Mark: My musical influences are rock, folk, blues, punk and 80s music, and I was in some musicals when I was younger, The Music Man and Hair. The first bands/albums I was obsessed with were The Beatles/The White Album and The Who/Who’s Next. The Beatles songs Hey Jude, While My Guitar Gently Weeps and Let It Be were always favorites of mine, so all these elementals go into Makar’s songwriting. Nick Drake, PJ Harvey, Public Enemy, The Zombies, Cat Stevens, Fats Domino, Van Morrison, Run DMC, Elvis, Chuck Berry, U2, Little Richard, Yeah Yeah Yeahs, The Cure, The Verve, Depeche Mode, Joy Division, Aretha, A-Ha are all musical acts I love and many more so when I write songs on piano all those influences come out as Makar music.
Andrea: We like a lot of different kinds of music and combine different elements deliberately and subconsciously – punk, garage, folk, pop and blues. Indie Rock is a very freeing genre overall. I don’t like to pin us down in any specific genre so if the shoe fits, we’re going to wear the soles out.
Pro Media Mag: What’s you next goal to achieve? Any particular target in mind?

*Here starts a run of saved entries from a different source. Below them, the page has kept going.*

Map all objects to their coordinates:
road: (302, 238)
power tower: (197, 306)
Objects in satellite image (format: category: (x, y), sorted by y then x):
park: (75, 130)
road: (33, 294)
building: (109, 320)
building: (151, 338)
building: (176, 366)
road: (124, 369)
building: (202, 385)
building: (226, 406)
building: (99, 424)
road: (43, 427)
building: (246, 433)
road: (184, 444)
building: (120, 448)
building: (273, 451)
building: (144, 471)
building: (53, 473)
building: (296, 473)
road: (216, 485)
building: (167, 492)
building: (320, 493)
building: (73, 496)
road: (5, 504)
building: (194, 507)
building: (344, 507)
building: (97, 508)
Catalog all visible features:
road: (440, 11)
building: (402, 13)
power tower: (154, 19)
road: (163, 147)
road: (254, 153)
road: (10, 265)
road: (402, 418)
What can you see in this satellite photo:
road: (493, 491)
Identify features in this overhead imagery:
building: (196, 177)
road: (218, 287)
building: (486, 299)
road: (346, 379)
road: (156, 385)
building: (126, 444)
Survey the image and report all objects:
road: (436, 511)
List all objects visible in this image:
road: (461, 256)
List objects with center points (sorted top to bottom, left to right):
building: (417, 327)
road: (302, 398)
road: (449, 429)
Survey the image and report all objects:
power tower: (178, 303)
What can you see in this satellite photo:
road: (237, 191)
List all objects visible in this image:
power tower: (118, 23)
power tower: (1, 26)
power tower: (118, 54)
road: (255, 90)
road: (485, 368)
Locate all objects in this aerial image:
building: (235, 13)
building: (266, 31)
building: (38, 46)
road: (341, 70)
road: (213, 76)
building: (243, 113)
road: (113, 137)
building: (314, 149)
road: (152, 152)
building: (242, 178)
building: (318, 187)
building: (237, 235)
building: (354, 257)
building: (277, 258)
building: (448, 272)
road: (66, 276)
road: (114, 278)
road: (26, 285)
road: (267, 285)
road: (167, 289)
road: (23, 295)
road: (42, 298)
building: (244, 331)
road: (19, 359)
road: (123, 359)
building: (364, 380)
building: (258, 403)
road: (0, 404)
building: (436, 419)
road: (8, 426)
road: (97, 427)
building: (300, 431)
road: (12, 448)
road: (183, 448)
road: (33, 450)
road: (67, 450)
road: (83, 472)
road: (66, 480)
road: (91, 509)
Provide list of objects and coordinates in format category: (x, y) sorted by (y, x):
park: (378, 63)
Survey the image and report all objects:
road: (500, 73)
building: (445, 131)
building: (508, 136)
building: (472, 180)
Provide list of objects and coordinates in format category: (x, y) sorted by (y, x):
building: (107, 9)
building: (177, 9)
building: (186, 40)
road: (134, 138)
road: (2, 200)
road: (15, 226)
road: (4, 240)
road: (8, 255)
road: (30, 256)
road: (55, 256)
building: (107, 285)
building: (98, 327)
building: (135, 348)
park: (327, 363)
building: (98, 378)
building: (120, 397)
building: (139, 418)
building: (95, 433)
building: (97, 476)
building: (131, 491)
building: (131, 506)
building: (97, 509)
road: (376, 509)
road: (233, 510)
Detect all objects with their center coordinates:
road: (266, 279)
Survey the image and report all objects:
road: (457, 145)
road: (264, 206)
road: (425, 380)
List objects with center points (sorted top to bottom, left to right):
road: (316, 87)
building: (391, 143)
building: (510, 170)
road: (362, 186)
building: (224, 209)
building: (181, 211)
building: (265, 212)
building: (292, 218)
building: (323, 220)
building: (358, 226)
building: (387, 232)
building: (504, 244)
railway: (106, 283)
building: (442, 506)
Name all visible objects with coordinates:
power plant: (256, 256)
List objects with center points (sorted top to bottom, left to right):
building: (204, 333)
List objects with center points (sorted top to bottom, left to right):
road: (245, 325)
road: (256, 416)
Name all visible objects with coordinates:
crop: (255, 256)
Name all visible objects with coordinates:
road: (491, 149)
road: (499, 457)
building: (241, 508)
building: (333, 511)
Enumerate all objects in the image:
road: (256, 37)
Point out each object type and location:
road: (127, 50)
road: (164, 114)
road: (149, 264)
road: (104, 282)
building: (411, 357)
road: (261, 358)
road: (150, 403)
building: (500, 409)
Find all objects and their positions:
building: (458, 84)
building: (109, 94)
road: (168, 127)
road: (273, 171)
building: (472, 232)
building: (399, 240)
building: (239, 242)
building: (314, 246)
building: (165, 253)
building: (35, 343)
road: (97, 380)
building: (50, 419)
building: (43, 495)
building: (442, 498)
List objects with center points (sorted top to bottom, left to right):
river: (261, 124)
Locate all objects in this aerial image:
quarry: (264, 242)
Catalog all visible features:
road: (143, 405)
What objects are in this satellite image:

Mark: Well we just released Makar’s first zombie song in honor of The Walking Dead entitled Zombies Have Rights Too. We’re huge fans and sent it into the fan portion of the Talking Dead with Chris Hardwick after watching an episode of Fear the Walking Dead where zombies were viewed as being spirits stuck in purgatory that need guiding to the next world. That they aren’t monsters at all, but still partially human. It mirrored the first episode where Rick feels bad about killing the half zombie woman crawling along the grass. Brought us back to how innocent that time was when we still thought of zombies as having been human once which led to us writing a song about zombie rights. That maybe they have the right to be housed somewhere as wandering spirits, or spirits waiting for the next part of their journey instead of getting their heads split open like cantaloupes by a heavy leaden tool. Besides that little toe tapper and the Fancy Hercules release we’re gearing up for in Fall 2017 we’re always working on new material. I probably shouldn’t talk about this now because we haven’t even finished Fancy Hercules, but we have a side project in the works, a kind of solo album from the band that both Andrea and I are working on. It kind of splits our personalities down the middle as far as the title, and we already have quite a few songs for it. We’ll keep you posted on that one. Not sure how it’s going to pan out.
Andrea: Yeah, the album after Fancy Hercules already has a title: The Balladeer and the Banshee. I’ll let you guess who’s who.